Allergies and sensitivities in an infant can present in several ways (see our article “How to Recognize Allergies in Infants”). In young infants who are exclusively breast fed, most sensitivities show up as intestinal or skin rash symptoms. If your baby is experience excessive fussiness, gas or bloating, excessive spitting up or vomiting, acid reflux, diarrhea, constipation, diaper rash, sore bottom, mucus in the stools, black or green stools or eczema, he may be sensitive to something you are eating.
It is very unlikely that your infant is truly allergic to your breastmilk. Breastmilk is what your baby was designed to thrive on. However, some infants can be sensitive to the foods their mothers are eating.
Though it is important to nourish your body with good foods while you are breastfeeding, most mothers can eat as they please with little to no adverse reactions in their babies. The food a breastfeeding mother eats does, however, have some effect on her breastmilk. Many mothers find that their baby is gassier after she eats gas causing foods like fast food, sodas, beans and broccoli. Sometimes babies can be sensitive to spicy foods or foods with a lot of flavor like tomato sauce. If you eat these sorts of foods and then find that your baby is extra fussy, or has an upset stomach, it may be a good idea to hold off on eating those foods for a little while.
Babies are born with immature intestines that are more susceptible to sensitivities. As they approach the six month mark, their intestines begin to mature and are less sensitive. You will not have to give up your favorite food forever. Sometimes even waiting one month and trying again, makes a difference.
Dairy is one of the biggest offenders in breastfed babies. It is the only food that has been documented with scientific research, and shown to cause allergies in breastfed babies. Milk allergies can cause all of the above mentioned symptoms. The most common symptom parents notice are a persistently sore bottom and/or a persistent rash, and diarrhea. The diarrhea is often, though not always, accompanied by mucus in the stool. Eczema can also be caused by a dairy allergy.

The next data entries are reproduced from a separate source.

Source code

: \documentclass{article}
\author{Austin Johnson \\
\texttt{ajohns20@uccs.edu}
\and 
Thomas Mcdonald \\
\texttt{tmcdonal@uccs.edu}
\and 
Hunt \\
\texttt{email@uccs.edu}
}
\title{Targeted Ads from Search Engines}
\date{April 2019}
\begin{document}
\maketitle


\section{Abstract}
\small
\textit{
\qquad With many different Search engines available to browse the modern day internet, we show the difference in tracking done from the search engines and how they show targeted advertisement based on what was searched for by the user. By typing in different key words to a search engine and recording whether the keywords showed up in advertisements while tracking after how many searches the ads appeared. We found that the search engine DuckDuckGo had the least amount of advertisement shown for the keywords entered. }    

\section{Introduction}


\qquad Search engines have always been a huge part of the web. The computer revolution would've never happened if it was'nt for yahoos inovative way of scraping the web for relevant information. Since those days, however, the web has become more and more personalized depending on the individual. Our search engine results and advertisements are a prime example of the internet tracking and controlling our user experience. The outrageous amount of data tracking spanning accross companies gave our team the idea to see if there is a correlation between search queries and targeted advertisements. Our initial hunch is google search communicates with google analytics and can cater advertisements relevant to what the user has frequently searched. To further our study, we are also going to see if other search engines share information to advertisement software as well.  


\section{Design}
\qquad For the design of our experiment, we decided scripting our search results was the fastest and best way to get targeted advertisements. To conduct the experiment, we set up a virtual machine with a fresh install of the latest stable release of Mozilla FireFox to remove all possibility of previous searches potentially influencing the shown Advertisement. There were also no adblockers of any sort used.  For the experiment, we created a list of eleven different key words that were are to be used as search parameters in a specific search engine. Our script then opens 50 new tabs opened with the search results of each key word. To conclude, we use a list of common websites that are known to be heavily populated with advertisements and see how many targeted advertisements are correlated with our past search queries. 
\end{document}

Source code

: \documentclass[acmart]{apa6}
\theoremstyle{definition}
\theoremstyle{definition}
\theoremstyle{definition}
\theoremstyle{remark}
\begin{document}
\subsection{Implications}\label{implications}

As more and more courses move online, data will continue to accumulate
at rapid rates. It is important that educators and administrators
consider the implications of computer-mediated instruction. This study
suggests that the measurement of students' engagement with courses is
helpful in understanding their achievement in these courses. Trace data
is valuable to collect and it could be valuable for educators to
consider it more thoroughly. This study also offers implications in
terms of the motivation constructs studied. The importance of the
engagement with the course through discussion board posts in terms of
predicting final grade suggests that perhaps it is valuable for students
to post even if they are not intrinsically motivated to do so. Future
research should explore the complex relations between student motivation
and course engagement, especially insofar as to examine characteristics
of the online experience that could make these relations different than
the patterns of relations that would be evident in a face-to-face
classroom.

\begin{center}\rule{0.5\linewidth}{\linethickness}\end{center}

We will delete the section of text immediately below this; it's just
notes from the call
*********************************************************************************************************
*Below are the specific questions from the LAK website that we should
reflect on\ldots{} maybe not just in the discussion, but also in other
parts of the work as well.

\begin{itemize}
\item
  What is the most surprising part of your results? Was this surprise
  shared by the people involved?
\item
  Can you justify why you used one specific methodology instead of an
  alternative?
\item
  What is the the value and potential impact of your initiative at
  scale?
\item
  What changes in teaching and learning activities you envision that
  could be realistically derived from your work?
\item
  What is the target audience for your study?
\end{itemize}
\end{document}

If your baby seems to be having an issue with the dairy you eat, do your best to eliminate all dairy from your diet. Sometimes it can be enough to eliminate everything but cheese; however a very sensitive baby may even react to that.
If your baby is allergic to dairy, there are many products on the market to replace it with. Remember, this is just temporary. You can try eating dairy again at six months and see if it still bothers your little one.
If your baby has trouble with dairy in your diet, be cautious when introducing solid foods. Wait until your baby is at least one year old before attempting to introduce any form of dairy into his diet. Then watch closely for symptoms, as they can be greatly increased with direct exposure.
If you find that your baby has an allergy or sensitivity while you are nursing him, it is often a simple, temporary diet change that will do the trick. Though it can be a sacrifice to give up a food you enjoy, your baby will be much happier and healthy as you continue to nurse him. Keep up the good work.